[DATA UNDER STUDY]

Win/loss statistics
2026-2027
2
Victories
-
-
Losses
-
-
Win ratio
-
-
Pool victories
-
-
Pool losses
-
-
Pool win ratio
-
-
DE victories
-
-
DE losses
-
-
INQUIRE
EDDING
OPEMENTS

[/DATA UNDER STUDY]
[DATA UNDER STUDY]

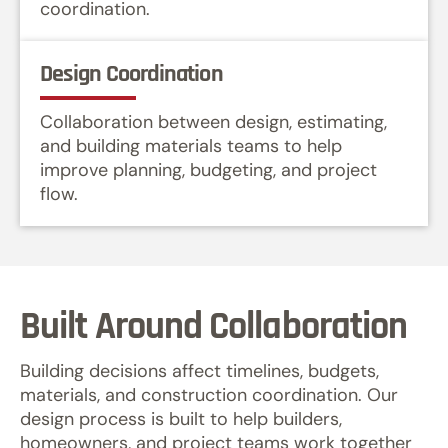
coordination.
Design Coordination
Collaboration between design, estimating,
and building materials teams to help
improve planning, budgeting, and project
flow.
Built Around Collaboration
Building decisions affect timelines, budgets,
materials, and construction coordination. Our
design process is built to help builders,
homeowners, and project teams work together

[/DATA UNDER STUDY]

WORK TO COMPLETE -> Extract every line in the source records above that contains the string "Collaboration". Matches are case-sensitive.

RESULT OF THIS TASK ->
Collaboration between design, estimating,
Built Around Collaboration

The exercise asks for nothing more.